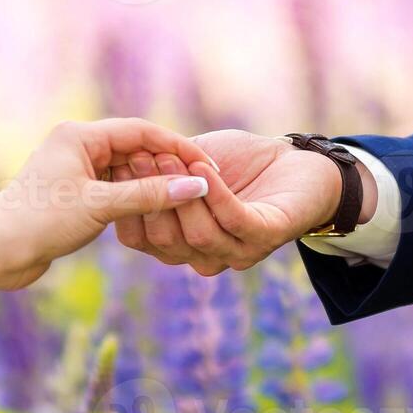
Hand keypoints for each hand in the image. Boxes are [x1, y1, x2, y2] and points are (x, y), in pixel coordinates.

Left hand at [0, 119, 213, 288]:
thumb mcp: (101, 206)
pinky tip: (156, 214)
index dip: (178, 148)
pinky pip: (116, 189)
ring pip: (128, 171)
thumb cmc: (42, 222)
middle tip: (202, 187)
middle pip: (137, 149)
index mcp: (80, 135)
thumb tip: (196, 185)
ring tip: (184, 202)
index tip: (207, 167)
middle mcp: (77, 145)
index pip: (142, 132)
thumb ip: (150, 194)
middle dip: (168, 167)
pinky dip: (136, 199)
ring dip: (153, 185)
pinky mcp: (74, 193)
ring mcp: (75, 169)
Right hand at [114, 129, 375, 275]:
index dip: (127, 207)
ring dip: (182, 193)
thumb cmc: (241, 164)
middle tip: (141, 158)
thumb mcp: (188, 161)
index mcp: (183, 245)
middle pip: (166, 242)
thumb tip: (112, 161)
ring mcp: (239, 251)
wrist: (301, 163)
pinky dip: (216, 193)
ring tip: (172, 156)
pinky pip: (233, 220)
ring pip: (197, 236)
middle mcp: (208, 257)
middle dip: (150, 197)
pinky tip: (204, 166)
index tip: (117, 168)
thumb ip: (157, 169)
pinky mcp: (267, 236)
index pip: (142, 240)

_ _ _

ACTIVITY | The listing above holds a line with "pinky dip: (136, 199)" and a line with "middle pip: (166, 242)". Print the stretch from the first through the second, exactly and alone.

RESULT OF THE TASK |
pinky dip: (136, 199)
ring dip: (153, 185)
pinky mcp: (74, 193)
ring mcp: (75, 169)
Right hand at [114, 129, 375, 275]:
index dip: (127, 207)
ring dip: (182, 193)
thumb cmc: (241, 164)
middle tip: (141, 158)
thumb mcp: (188, 161)
index mcp: (183, 245)
middle pip: (166, 242)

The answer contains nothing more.